There can be many failures, both of omission and commission. Failures of commission
included exceptionally high-cost public sector enterprises, engaged in a variety of
manufacturing and other economic activities not traditionally associated with the public
sector. Notable among these were: state marketing boards, which often serves as a monopoly
distribution network and frequently also provided inputs to farmers often heavily subsidized
thus imposing a burden on government, state ownership of retail shops for the distribution of
foods and other items deemed essential; state operation of mines and manufacturing
activities, state enterprises accorded monopoly rights for importing a variety of commodities;
nationalized banking and insurance operations; even luxury hotels are often found in the
public sector. In addition, government investment programs were highly inefficient and
wasteful; government controls over private sector activity were pervasive and costly; and
government public sector deficits, fuelled by public sector enterprise deficits, excessive
investment programs, and other government expenditures, led to high rates of inflation, with
their attendant consequences for unproductive resource allocation, savings behaviour, and
the allocation of private investment. Complementary to these phenomena were failures of
omission: deterioration of transport and communications facilities, which raised costs for
many private (and public) sector activities; maintenance of fixed nominal exchange rates in
the face of rapid domestic inflation, buttressed by exchange controls and import licensing;
insistence upon nominal rates of interest well below the rate of inflation with credit rationing
so that governments could supervise credit allocation among competing claimants; and
failure to maintain existing infrastructure facilities.

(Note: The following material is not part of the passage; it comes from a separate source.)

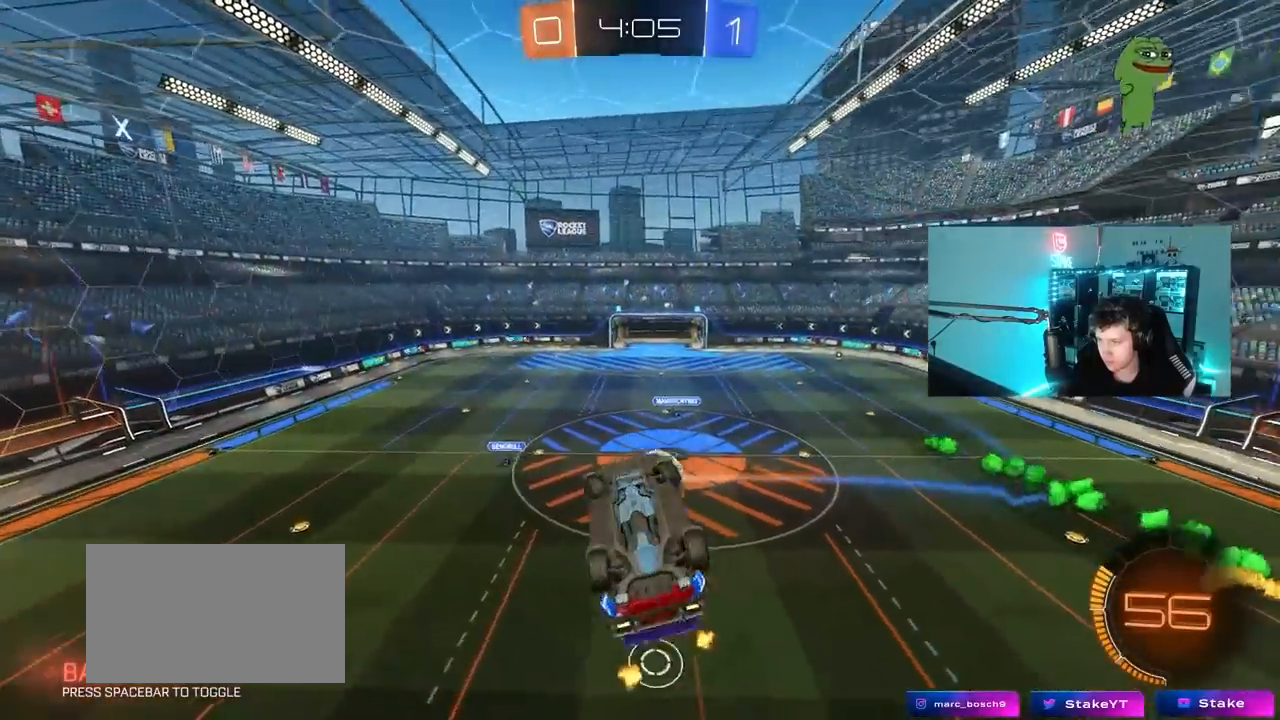
{"keys": ["shift"], "mouse": [], "mouse_move": "still", "events": [[83, "shift", "up"], [133, "a", "down"], [133, "d", "up"], [267, "a", "up"], [317, "s", "up"], [367, "d", "down"], [367, "shift", "down"], [500, "d", "up"]]}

As by-products of these failures, large-scale and visible corruption emerged. Many of the
programs and policies that had been adopted with the stated objective of helping the poor had
in fact disproportionately benefitted the more affluent members of society. All of these
phenomena took place in the context of pervasive government involvement in, and control
over, economic activity.
Political pressures often shaped economic programs in ways that were not consistent with the
ideal resource allocation goals initially envisaged. Pressure groups often exerted strong
disproportionate influence over policy formulation, and policy execution was far from what
had been intended. Favouritism surrounded bureaucratic allocations of investment licenses,
import licenses, and the awarding of government contracts.
The infant industry argument is put forward as a basis for protecting domestic industry from
foreign competition, for example, the scope and height of protection was usually far greater
than required on infant industry grounds. Bhagwati and Srinivasan (1975) found 39 industries
(of a 76-industry classification) with effective rate of protection in excess of 100 percent in
1968–69. Thus, favouritism was very much prevalent. Not only was protection high, but it
was conferred in ways which gave virtual monopoly power to domestic entrepreneurs. Thus,
it seems economic power was getting concentrated in few hands.

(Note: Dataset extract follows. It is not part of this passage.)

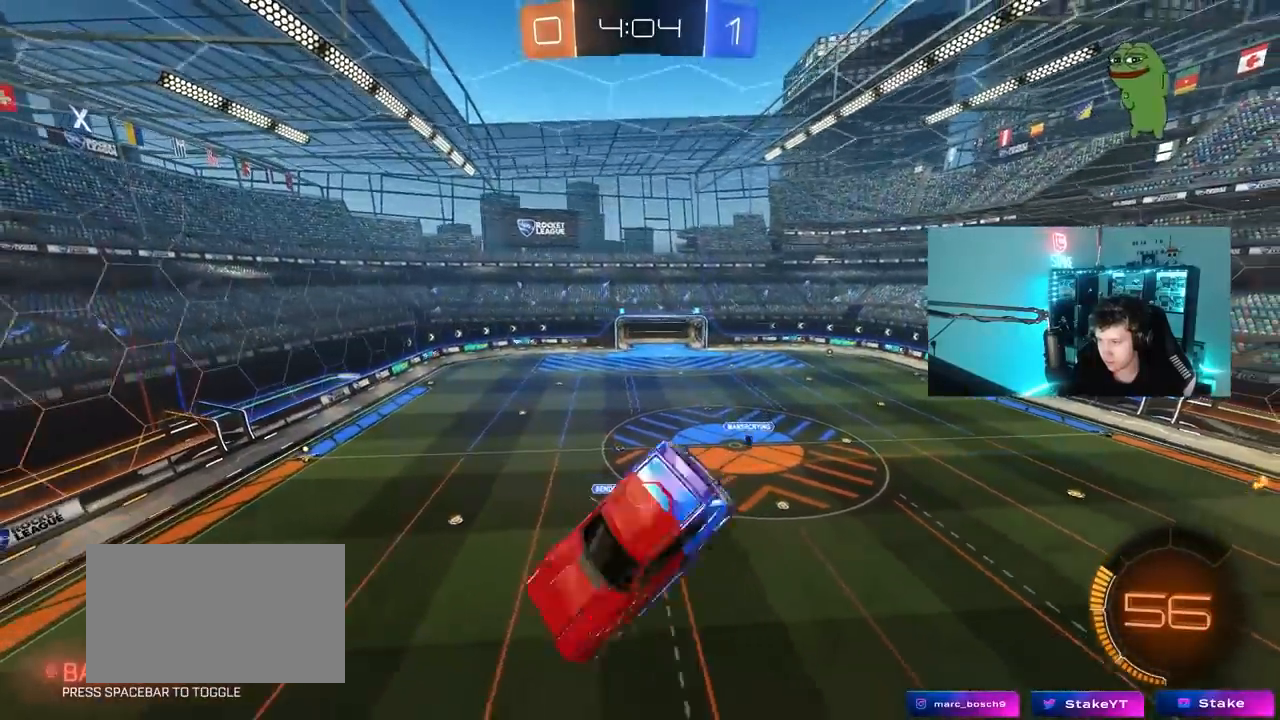
{"keys": ["a", "s", "shift"], "mouse": [], "mouse_move": "still", "events": [[100, "a", "down"], [150, "w", "down"], [233, "w", "up"], [383, "s", "down"]]}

Not all civil servants and politicians are selfless, and it may be more realistic to assume that
individual actors within the public sector are as concerned with their self-interest as those in
the private sector. Self-interest may be focussed on survival, on promotion, on re-election, or
on other rewards and thus these group of people exert pressure and badly influence
government policies.
Thus, corruption can take many forms, ranging from direct misappropriation of government
funds to the collection of bribes in exchange for public policies.